*TEXT SECTION*:
In the first scene, John has been sent to see Ian by his doctor, in essence because he has been seeing his dead wife around their house. This has led to John moving out, and he’s now living a faintly embarrassing existence in a B&B.

But in Nadia Fall’s major revival for Stratford East, it’s the second scene between the two men that defines the play, indeed, practically is the play. By far the longest section, it is a virtual monologue from John, played remarkably by Coyle as an uncomplicated, perhaps even dull man who hesitantly, inelegantly bares his soul to a virtually silent Ian, veritably spewing out details of a couple of lengthy, excruciating but deeply personal and exposing sexual almost-encounters that he’s clearly never shared with anybody. His words are not beautiful, and indeed some of what John confesses to is horrible, ejected like vomit from his body. For a long time it seems irrelevant to the issue of his wife’s ghost. But Coyle’s John brings it round, devastatingly, to the suggestion that these incidents led to her death. He’s wrong, but certainly his treatment of her in the aftermath of the incidents he describes to Ian led to him being on poor terms with his wife when she died.

*TASKS TO PERFORM*:
1 > Answer these questions from the review above.
(a) Who sent John to see Ian, and why?
(b) Where is John living after moving out?
(c) Whose revival is discussed, and for which theater?
2 > Decide whether each statement agrees with the review above. Answer yes or no, quoting the words of the review that settle it.
(a) Seeing his dead wife led John to move out of the house.
(b) Ian talks at length during the second scene.
(c) The first scene is the longest section of the play.
3 > Write the next part of the review above, picking up after its final sentence.

Items from a dataset
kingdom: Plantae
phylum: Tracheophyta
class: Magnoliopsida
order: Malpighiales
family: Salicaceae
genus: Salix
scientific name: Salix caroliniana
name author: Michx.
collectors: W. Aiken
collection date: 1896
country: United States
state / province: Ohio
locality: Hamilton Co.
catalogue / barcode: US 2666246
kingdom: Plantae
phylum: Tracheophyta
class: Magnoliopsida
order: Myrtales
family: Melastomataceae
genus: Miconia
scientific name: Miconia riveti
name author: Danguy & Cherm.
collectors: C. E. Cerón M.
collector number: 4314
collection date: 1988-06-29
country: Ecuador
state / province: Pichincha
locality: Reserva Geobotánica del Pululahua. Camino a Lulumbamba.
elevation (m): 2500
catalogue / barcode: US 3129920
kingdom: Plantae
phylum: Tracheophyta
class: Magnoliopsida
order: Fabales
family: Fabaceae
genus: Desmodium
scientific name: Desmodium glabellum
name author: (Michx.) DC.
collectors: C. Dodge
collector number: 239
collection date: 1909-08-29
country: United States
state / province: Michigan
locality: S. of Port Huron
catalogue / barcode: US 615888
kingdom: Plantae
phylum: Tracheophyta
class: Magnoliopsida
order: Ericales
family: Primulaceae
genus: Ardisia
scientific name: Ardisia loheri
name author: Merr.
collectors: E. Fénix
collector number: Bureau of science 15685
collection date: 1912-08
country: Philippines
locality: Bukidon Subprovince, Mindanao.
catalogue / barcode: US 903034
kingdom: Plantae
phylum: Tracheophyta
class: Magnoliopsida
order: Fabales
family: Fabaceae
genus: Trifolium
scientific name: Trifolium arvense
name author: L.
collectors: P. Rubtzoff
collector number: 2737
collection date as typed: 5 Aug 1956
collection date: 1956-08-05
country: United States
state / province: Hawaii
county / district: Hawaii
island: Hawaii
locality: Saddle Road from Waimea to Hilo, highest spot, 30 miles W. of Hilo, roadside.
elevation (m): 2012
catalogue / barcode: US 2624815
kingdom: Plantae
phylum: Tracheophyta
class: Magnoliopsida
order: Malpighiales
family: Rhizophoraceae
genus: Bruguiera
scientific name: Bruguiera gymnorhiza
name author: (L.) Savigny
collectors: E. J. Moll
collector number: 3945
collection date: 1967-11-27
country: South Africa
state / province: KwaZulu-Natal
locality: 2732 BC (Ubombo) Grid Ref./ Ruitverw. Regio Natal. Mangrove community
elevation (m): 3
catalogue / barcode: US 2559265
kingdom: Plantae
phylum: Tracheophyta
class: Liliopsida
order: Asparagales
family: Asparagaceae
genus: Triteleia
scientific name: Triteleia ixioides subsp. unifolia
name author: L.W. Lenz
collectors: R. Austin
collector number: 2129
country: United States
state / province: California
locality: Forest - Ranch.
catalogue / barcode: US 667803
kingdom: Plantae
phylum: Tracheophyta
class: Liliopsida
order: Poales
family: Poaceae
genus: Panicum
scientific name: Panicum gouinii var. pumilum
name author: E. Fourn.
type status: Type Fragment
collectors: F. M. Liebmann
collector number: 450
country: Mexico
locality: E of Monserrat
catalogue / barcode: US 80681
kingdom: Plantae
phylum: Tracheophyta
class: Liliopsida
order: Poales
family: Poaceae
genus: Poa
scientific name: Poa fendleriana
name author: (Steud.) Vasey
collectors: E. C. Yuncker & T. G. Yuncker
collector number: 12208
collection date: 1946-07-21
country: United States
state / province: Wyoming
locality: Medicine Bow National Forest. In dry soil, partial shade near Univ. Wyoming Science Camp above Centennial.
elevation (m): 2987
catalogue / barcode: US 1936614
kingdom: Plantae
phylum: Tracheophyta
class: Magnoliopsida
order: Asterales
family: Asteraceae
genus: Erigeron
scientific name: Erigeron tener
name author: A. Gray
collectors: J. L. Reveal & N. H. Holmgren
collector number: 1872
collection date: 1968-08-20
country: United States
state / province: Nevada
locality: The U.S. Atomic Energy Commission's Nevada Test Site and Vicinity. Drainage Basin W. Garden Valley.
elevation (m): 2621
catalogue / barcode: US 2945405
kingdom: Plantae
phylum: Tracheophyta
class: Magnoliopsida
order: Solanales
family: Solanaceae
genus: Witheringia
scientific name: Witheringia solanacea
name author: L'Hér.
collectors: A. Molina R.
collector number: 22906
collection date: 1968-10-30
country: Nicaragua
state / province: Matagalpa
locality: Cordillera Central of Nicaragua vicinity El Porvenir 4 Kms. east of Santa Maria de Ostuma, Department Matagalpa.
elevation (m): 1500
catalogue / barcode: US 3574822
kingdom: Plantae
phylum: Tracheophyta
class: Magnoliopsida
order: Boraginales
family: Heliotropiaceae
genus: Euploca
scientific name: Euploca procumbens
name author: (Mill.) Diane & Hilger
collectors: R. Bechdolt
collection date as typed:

*ANSWERS TO THE EXERCISE*:
1 >
(a) His doctor sent him, in essence because he has been seeing his dead wife around their house.
(b) He is living in a B&B.
(c) Nadia Fall's revival, for Stratford East.

2 >
(a) Yes: "This has led to John moving out"
(b) No: "a virtually silent Ian"
(c) No: the second scene is "By far the longest section"

3 >
Is it a play about Catholic guilt? I mean… it’s a play set in Ireland, about guilt, you have to factor it in somewhere. McPherson is light touch on the issue. However, in a scene in which Ian has an argument with his fiancee Neasa (Michelle Fox), it’s let slip that he’s a former priest: it’s a fascinating, wilfully underdeveloped crumb. But it feels like in his new, secular role he has once again assumed the position of confessor. His messed-up personal life – the argument with Neasa, and in a later scene, a clandestine hook-up with a male prostitute – suggests that defrocking has not removed his personal baggage. In the final scene, where both men cheerily talk to each other in affable banalities, you wonder if they really are okay.

It’s a fascinating play, and I’d have loved to have seen the well-received original production, but here it just feels a bit unwieldy. The two scenes focused on Ian’s life are too short to feel like a true counterweight to John’s story, but long enough that they threaten to overweight the storytelling. Things aren’t helped by the scene changes, which take place behind the safety curtain, and go on for what feel like days. Alexandra Faye Braithwaite’s reverby piano score springs up during these bits, and is a pretty distraction from the wait, but it does start feeling like on-hold music as the production – which overran considerably on press night – wears on.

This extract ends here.